A comical but scary treatment of the serial killer who terrorized London in the 1800's. Many of the characters and events are taken right from history, but others are pure comic invention, such as Pegeen Macdougal, a practitioner of white magic, and her "familiar," Hogarth, who speaks only in cookbook terms.
All of the roles are amusingly drawn, from the frustrated physician, Dr. Forbes Winslow, already henpecked by his fiance, suffragette Ernestine Pankhurst, to manservant Phillip Poole, who is bound and determined to solve the murders in the style of his hero, Sherlock Holmes. There are several murders, but these are given a wickedly humorous touch by the victims themselves!
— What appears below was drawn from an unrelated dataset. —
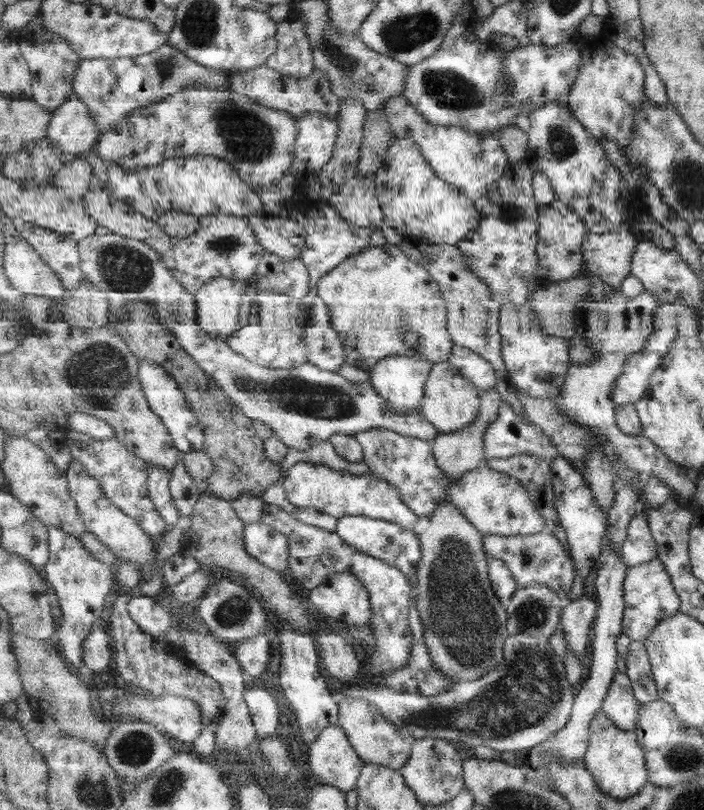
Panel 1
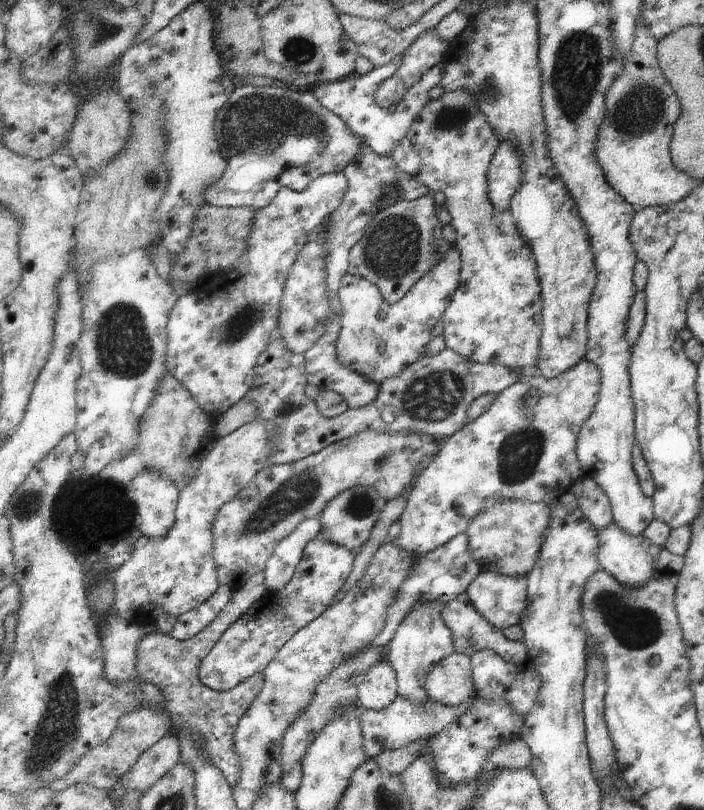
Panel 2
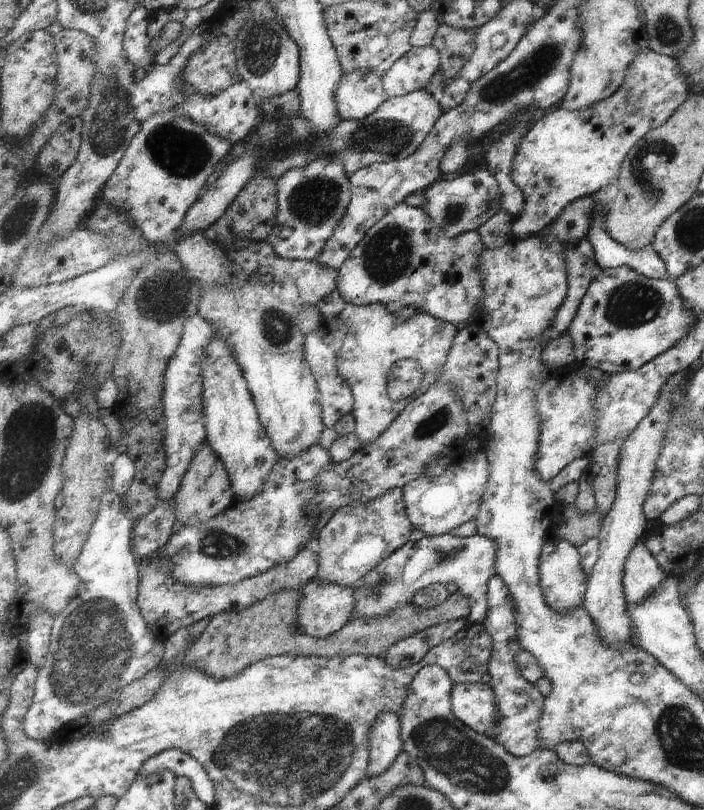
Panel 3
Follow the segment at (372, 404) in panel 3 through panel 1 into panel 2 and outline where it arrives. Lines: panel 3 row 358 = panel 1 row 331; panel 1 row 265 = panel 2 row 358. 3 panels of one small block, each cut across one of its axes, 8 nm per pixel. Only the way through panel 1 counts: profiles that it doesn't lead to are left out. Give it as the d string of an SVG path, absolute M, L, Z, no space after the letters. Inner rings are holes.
M455 245L439 265L413 286L413 292L395 305L385 301L372 281L349 272L345 274L339 290L342 305L342 330L337 342L340 361L379 384L402 374L415 361L425 357L423 350L433 338L431 330L444 319L460 288L461 276L462 257Z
The story, briefly: Jack's reign of terror has begun, and Sir Charles Warren, a totally inept British Lord, has been appointed Commissioner of Police to apprehend him. The author has selected a theory (which some actually believed at the time) that the murders had an occult connection. Jack, it seems, practices black magic, which requires murderous sacrifices to assure him additional years of life. Four women are murdered, and the play revolves around the attempts to save the fifth Angela Ellison, a reformed girl of the streets, who is the last required to complete Jack's evil ritual.
Jack's identity is not revealed until the end, and the author has provided three alternate endings, each with a different character exposed as Jack. So, should the director have a fiendish streak, the ending could be selected by pulling straws to keep everyone - including the cast - guessing until the final scene.